A month after we lost Cape Town’s iconic music venue, Mercury Live, to the Big C, instrumental post-rock band Yndian Mynah released their live video for single “Designasaurs”. Filmed at Mercury Live towards the end of 2019, the video was enough to inspire tears of longing for live music, for Mercury Live, and for freedom. 

The boys are back, this time with the studio recording and accompanying video for “Designasaurs”, and it’s every bit of instrumental feel-good that we’ve come to expect from Yndian Mynah with a fresh coat of creativity. It also marks Yndian Mynah’s first official release under label The Good Times Co., and the first release off their upcoming album due release 2021.  

“From being DIY in every way, we have always been cautious of someone taking over any part of the process. Meeting the folks at Good Times Co. changed that perspective when we realised that we were not dealing with a paper contract, but people wanting to take care of [the] music,” explains guitarist Matthew Dickinson of the signing. 

Inspired by James Acker’s (guitarist) obsession with Tool and, more specifically Tool guitarist Adam Jones, who worked as a set and makeup designer for the dinosaurs on Jurassic Park, “Desiganasaurs” sends the band on a new sonic journey post their 2019 debut album release, Velvet Youth, a journey of reinvention and pushing boundaries in their sound and creative process. 

The visuals and the audio are harmonic in their symbiosis, each doing well to complement the other and to highlight the attention to detail of every part of the journey. The editing is superb — drone footage of beautiful shorelines, waterfalls, really just of Mother Nature showing off all her glory, combined with images, digitally produced shapes, and photographs from drummer Kenan Tatt’s personal archive, depict moments and places and different iterations of whatever it means to connect to nostalgia. 

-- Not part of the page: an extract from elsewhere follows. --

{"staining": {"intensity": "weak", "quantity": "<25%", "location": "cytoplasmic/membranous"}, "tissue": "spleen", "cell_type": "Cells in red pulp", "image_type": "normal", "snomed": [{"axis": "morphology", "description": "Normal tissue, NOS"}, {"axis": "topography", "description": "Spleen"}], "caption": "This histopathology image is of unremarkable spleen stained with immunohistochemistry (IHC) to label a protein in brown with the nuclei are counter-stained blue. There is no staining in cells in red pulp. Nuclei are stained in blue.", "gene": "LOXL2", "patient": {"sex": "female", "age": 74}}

The build up of energy is released when you don’t expect it, 6 minutes and 38 seconds later, and the song fades as we zoom out on Planet Earth. Suddenly, what seconds ago felt so majestic, feels so small — but somehow it’s all very cathartic. “It is more about what you get from the personal inspiration of something artistic or beautiful that allows us to create and share the love for stories, memories and art,” Dickinson elaborates thoughtfully.  

Ambient, instrumental, and post-rock livestream channel Worldhaspostrock — a YouTube channel with 194k subscribers — premiered their video on Friday, the 25th of September, a sure sign of Yndian Mynah’s upward trajectory, and Dickinson concludes, “To be noticed by a platform we admire is special, and we are grateful for that. In terms of making the right moves, I guess the acknowledgement makes us feel like people are picking up what we so happily put down.”